Contemporary records are remarkably consistent in their descriptions of the physical appearance of the disease. The most commonly noted symptom is, of course, also the most dramatic; the buboes or boils, sometimes also described as knobs, kernels, biles, blaines, blisters, pimples or wheals which are the invariable concomitants of bubonic plague. Boccaccio’s description will do for all the rest:

…in men and women alike it first betrayed itself by the emergence of certain tumours in the groin or the armpits, some of which grew as large as a common apple, others as an egg, some more, some less, which the common folk called gavocciolo. From the two said parts of the body this deadly gavocciolo soon began to propagate and spread itself in all directions indifferently; after which the form of the malady began to change, black spots or livid making their appearance in many cases on the arm or the thigh or elsewhere, now few and large, now minute and numerous. And as the gavocciolo had been and still was an infallible token of approaching death, such also were these spots on whomsoever they shewed themselves….{19}

Medically the only questionable detail in this account is the reference to the bubo as an ‘infallible token of approaching death’. Other contemporary records{20} as well as observation of subsequent epidemics show that it was by no means unheard of for the buboes to discharge and the patient recover. But certainly this happened in a very small minority of cases. To most of its victims the bubo meant inevitable death and it would not be surprising if Boccaccio had never heard of an instance to the contrary.

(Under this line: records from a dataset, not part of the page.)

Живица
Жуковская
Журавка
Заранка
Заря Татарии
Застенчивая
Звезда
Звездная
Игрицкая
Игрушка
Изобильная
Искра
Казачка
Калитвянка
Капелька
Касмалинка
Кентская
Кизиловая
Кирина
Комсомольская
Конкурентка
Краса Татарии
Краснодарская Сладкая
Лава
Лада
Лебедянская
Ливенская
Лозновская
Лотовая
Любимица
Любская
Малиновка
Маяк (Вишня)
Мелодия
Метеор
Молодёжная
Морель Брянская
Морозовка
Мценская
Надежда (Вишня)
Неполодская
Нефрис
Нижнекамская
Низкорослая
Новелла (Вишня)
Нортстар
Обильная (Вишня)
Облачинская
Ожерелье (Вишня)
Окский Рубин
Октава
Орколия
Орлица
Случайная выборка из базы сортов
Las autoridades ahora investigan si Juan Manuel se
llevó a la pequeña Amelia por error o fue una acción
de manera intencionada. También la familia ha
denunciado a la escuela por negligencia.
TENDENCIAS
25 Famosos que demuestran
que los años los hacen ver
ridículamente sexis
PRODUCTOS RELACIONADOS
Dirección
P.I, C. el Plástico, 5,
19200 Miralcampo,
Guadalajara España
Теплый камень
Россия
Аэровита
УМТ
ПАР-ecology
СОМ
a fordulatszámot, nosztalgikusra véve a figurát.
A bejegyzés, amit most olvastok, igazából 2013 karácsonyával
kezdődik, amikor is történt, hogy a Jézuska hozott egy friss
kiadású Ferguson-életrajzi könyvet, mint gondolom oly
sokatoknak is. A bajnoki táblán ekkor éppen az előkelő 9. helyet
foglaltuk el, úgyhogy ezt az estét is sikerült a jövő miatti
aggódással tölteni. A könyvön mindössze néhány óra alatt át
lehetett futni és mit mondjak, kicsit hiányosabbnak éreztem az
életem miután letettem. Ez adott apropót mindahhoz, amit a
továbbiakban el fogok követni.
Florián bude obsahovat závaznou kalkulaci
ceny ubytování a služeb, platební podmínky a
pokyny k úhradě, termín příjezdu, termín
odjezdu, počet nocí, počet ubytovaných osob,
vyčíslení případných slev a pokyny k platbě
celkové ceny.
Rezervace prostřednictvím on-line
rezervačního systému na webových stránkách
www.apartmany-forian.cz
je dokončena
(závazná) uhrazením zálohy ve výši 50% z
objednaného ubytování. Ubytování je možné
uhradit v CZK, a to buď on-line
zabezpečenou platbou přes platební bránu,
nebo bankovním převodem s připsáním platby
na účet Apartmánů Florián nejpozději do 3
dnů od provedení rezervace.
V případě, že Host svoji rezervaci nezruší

It was Gui de Chauliac, physician to the Papal Court at Avignon, who saw most clearly that these buboes were by no means an invariable symptom and that a distinct, still more violent variant of the plague existed.{21} ‘The mortality… lasted seven months,’ he wrote. ‘It was of two types. The first lasted two months, with continuous fever and spitting of blood, and from this one died in three days. The second lasted for the rest of the period, also with continuous fever but with apostumes and carbuncles on the external parts, principally on the armpits and groin. From this one died in five days.’